= Harry R. E. Hampton =

American journalist

Harry Rutledge Elliott Hampton (1897–1980) was a South Carolina journalist and conservationist who was instrumental in the establishment of Congaree National Park.

== Life ==
Hampton was born at the Hampton family home, Woodlands, near Columbia, South Carolina, on July 8, 1897. He was the second son of Frank Hampton Jr. and Gertrude Gonzalez Hampton, and he was a grand-nephew of Confederate General Wade Hampton III. He attended Columbia High School, Randolph-Macon Academy and the University of South Carolina, graduating in 1919. He continued post-graduate study in English at USC in 1920–21.

Hampton became a reporter at The State in Columbia. The State was founded by his maternal uncles Narciso Gener, Ambrose E. and William E. Gonzales. Hampton served in a number of capacities, eventually becoming co-editor. An avid hunter, Hampton was interested in conservation issues. Between 1930 and 1964 Hampton wrote his Woods and Water column, emphasizing outdoors and conservation topics, as well as a Sunday column titled The State's Survey. In 1931 he organized a fish and game association that evolved into the South Carolina Wildlife Federation (SCWF), of which Hampton was president. Hampton and the SCWF supported the legislation that established South Carolina's state wildlife resource agencies in 1952. Hampton 's work was described as "the first major effort in South Carolina to bring collective action to the ideal of conservation."

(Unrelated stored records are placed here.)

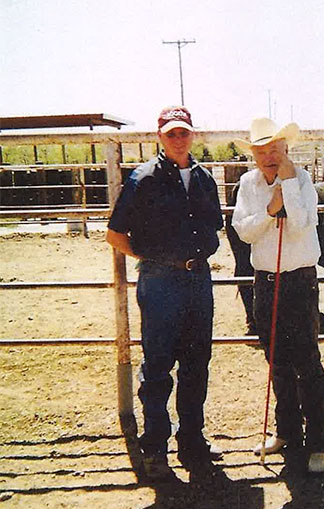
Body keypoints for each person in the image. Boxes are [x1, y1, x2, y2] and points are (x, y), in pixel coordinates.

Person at [106, 105, 224, 482]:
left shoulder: (205, 179)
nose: (178, 139)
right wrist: (154, 257)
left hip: (197, 280)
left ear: (193, 135)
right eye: (171, 133)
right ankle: (155, 446)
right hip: (159, 282)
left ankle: (192, 441)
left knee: (196, 364)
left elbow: (214, 227)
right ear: (160, 136)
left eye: (184, 132)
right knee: (157, 366)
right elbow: (115, 235)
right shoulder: (143, 179)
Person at [232, 117, 324, 473]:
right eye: (261, 150)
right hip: (266, 281)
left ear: (287, 150)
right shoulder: (247, 184)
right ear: (254, 155)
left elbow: (302, 225)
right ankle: (287, 431)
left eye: (274, 148)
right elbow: (243, 231)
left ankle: (319, 440)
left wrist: (287, 188)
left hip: (299, 281)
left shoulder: (303, 180)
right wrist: (270, 210)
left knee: (307, 361)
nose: (268, 156)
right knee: (277, 361)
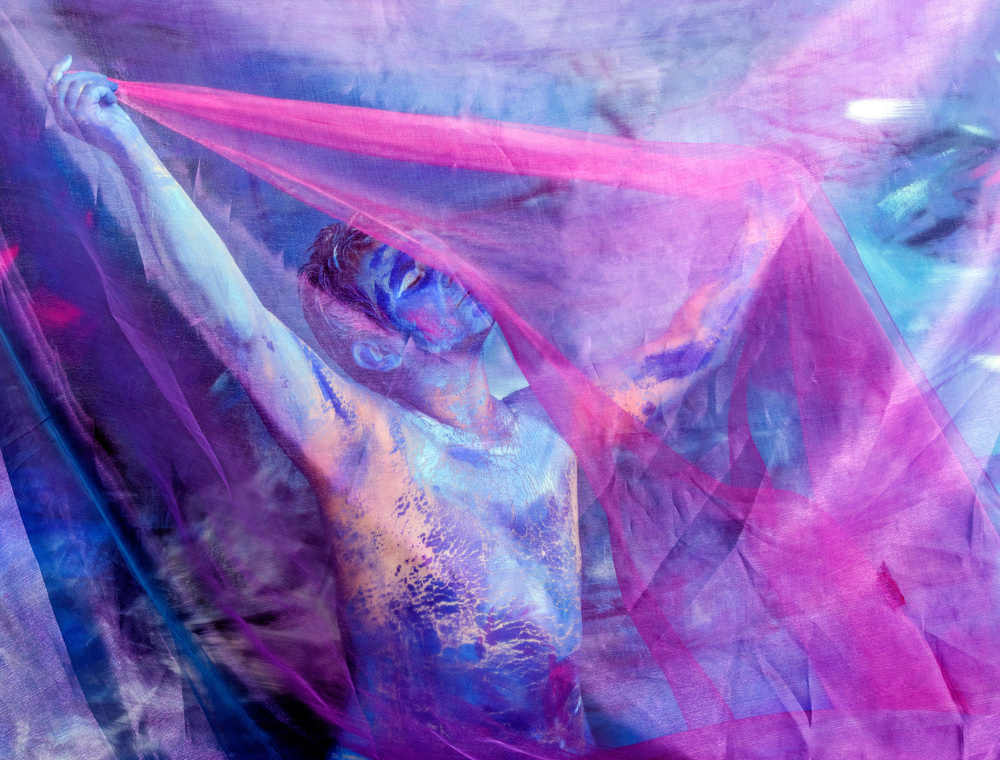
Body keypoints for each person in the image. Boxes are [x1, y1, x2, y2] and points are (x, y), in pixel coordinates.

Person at [45, 56, 593, 755]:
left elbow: (680, 347)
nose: (449, 275)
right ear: (378, 350)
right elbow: (242, 331)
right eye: (414, 277)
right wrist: (126, 147)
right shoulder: (375, 448)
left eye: (441, 258)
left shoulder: (545, 429)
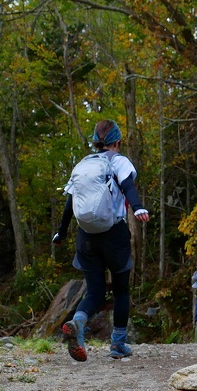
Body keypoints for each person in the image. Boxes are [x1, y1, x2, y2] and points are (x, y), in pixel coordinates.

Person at [52, 119, 149, 361]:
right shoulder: (119, 161)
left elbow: (69, 201)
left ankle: (77, 323)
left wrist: (61, 232)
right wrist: (137, 208)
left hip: (86, 236)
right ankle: (117, 344)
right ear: (117, 141)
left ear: (96, 141)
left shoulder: (84, 164)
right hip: (114, 234)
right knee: (120, 290)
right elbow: (128, 185)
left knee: (94, 292)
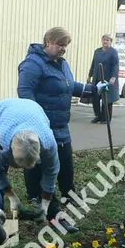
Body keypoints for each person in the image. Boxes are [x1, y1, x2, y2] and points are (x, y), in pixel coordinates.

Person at [17, 27, 107, 233]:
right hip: (41, 128)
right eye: (60, 45)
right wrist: (36, 120)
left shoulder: (61, 64)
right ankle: (52, 214)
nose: (63, 49)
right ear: (48, 42)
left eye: (66, 45)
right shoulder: (32, 65)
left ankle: (68, 199)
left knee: (65, 167)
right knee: (45, 171)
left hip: (60, 127)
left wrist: (93, 89)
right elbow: (24, 93)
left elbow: (68, 86)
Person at [0, 98, 63, 224]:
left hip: (34, 109)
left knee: (46, 170)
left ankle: (51, 210)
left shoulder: (48, 143)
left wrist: (44, 207)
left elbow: (51, 172)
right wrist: (11, 196)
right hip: (2, 109)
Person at [87, 34, 120, 124]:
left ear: (110, 42)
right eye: (104, 40)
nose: (105, 42)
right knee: (96, 99)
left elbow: (115, 66)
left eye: (107, 40)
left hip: (107, 79)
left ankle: (106, 118)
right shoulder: (97, 51)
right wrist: (89, 75)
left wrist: (113, 77)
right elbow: (93, 64)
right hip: (97, 78)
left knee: (107, 100)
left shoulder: (113, 52)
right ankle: (98, 116)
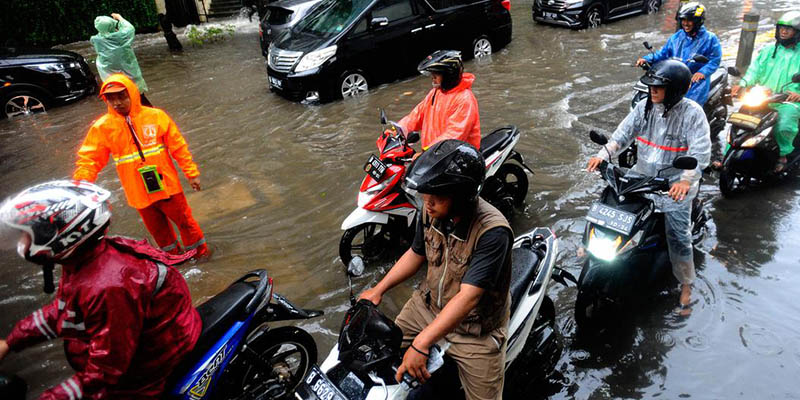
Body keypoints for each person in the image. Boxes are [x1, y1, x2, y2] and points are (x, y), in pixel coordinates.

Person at [0, 180, 201, 399]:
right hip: (139, 348)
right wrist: (11, 341)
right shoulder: (82, 263)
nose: (23, 241)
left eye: (30, 234)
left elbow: (105, 371)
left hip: (150, 367)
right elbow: (63, 311)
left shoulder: (109, 286)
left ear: (63, 235)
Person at [360, 140, 512, 400]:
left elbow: (468, 298)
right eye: (425, 197)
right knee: (378, 355)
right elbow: (416, 253)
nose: (427, 205)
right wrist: (378, 289)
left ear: (463, 197)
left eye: (437, 199)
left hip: (474, 330)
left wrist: (421, 343)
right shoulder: (431, 211)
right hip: (426, 307)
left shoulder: (493, 232)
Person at [587, 60, 711, 312]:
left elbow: (700, 152)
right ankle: (588, 247)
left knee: (678, 235)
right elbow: (622, 135)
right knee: (608, 202)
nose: (651, 91)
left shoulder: (693, 114)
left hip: (674, 185)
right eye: (650, 86)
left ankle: (686, 283)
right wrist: (603, 154)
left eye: (657, 87)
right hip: (641, 177)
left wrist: (686, 180)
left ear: (675, 89)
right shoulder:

Beginning in the 1950s Hampton promoted the preservation of the Beidler Tract, an area of floodplain forest on the Congaree River that contained some of the tallest trees in the eastern United States. In 1976 the tract was designated Congaree Swamp National Monument by Congress. It became Congaree National Park in 2003. The park's Harry Hampton Visitor Center was named in Hampton's honor.

Hampton died on November 16, 1980. He is buried at Trinity Episcopal Cathedral in Columbia, having lived his entire life at Woodlands. The Harry Hampton Memorial Wildlife Fund was established to memorialize Hampton and to endow scholarships in Hampton's name, as well as funding and organizing conservation projects in South Carolina.